Khomeini's opposition to the shah was fueled in part by the latter's enfranchisement of women, which the ayatollah deliberately conflated with sexual decadence. In his 1970 book Islamic Governance (Hukumat-e Islami) -- which would later provide the ideological and political template for post-revolutionary Iran -- Khomeini hyperventilated that "sexual vice has now reached such proportions that it is destroying entire generations, corrupting our youth, and causing them to neglect all forms of work! They are all rushing to enjoy the various forms of vice that have become so freely available and so enthusiastically promoted."

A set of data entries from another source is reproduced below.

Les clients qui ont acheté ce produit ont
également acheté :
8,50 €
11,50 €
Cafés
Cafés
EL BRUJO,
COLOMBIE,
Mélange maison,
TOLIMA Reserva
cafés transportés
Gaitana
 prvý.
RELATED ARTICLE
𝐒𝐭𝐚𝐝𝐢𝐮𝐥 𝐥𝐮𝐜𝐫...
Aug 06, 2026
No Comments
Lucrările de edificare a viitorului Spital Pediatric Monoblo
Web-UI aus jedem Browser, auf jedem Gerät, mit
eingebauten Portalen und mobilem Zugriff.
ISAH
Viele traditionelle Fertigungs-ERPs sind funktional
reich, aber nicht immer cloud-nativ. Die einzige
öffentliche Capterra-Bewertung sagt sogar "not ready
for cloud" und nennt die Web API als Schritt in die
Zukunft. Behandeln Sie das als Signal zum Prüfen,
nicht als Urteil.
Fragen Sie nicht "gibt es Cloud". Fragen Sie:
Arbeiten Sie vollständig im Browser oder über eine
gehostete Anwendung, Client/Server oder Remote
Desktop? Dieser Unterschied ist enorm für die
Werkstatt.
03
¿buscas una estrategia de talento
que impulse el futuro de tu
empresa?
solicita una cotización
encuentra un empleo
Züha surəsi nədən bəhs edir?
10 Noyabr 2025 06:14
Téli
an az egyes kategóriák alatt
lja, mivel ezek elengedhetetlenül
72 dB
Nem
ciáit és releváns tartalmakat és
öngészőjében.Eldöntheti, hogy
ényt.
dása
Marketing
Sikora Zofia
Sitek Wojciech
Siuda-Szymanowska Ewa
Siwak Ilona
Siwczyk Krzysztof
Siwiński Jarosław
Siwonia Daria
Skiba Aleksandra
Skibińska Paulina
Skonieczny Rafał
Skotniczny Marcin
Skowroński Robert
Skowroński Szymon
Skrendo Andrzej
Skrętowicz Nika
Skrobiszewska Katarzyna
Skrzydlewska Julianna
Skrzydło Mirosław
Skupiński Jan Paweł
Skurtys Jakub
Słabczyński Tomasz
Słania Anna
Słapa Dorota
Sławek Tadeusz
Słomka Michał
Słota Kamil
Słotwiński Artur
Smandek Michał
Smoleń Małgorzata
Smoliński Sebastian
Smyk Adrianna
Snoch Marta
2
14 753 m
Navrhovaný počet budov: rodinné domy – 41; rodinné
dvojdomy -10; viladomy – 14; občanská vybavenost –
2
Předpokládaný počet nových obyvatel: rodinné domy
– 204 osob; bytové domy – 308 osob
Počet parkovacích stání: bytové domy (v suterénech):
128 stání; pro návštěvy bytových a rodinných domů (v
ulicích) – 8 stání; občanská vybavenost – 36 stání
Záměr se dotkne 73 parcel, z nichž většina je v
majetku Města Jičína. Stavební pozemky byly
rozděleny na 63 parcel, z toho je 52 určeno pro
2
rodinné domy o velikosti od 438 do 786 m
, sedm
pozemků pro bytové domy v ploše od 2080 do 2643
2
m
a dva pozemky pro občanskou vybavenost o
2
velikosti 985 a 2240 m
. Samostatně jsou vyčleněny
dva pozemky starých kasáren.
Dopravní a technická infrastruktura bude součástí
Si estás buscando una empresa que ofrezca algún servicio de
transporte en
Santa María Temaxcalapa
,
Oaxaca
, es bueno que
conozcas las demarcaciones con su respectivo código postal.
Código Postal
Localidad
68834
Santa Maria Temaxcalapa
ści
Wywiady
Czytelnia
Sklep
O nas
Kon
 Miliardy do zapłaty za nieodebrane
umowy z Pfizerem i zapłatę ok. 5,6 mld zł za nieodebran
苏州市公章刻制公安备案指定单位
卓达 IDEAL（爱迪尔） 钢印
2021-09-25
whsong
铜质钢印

Khomeini nonetheless reassured his liberal revolutionary compatriots -- just months before the revolution, while in Paris exile -- that "women [would be] free in the Islamic Republic in the selection of their activities and their future and their clothing." Much to its retrospective dismay, a sizable chunk of Iran's liberal intelligentsia -- both male and female -- lined up behind Khomeini, some even referring to him as an "Iranian Gandhi." Shortly after consolidating power, however, Khomeini and his disciples swiftly moved to crush opposing views and curtail female social and sartorial freedoms. "Islam doesn't allow for people to [wear swimsuits] in the sea," he proclaimed shortly after becoming supreme leader. We "will skin their hide!"
Women who resisted the mandatory veil were met with violence and intimidation, including lyrical taunts of "Ya roosari, ya toosari!" ("Cover your head or be smacked in the head!"). As Iranian Nobel Peace Prize laureate Shirin Ebadi recently wrote, "Although the 1979 revolution in Iran is often called an Islamic revolution, it can actually be said to be a revolution of men against women.… The drafters of [the Islamic Penal Code] had effectively taken us back 1,400 years."
Like Islamists in today's Egypt -- and some among America's Christian right -- Iran's revolutionaries found fertile ground on which to play the politics of pious populism, rather than concretely address the enormous challenges of building a diversified economy. The country's massive oil wealth made it appear all too easy. Khomeini famously dismissed economics as "for donkeys," and he responded to complaints of inflation by saying, "The revolution wasn't about the price of watermelons." Three decades later, the results are self-evident: In 1979, resource-rich Iran's GDP was almost double that of resource-poor Turkey. Today, it is roughly half.
The brutal reality is that Iranians had entrusted their national destiny to a man, Khomeini, who had spent far more time thinking about the religious penalties for fornicating with animals than how to run a modern economy.
AFTER HIS DEATH IN 1989, Khomeini was succeeded by the current supreme leader, Ayatollah Ali Khamenei, who has remained loyal to Khomeini's vision for Iran, including his prudishness regarding matters of the flesh. For Khamenei -- who has said that keeping women in hijab would "prevent our society from being plunged into corruption and turmoil" -- outward displays of feminine beauty are viewed not only with religious disfavor, but as an existential threat to the regime itself.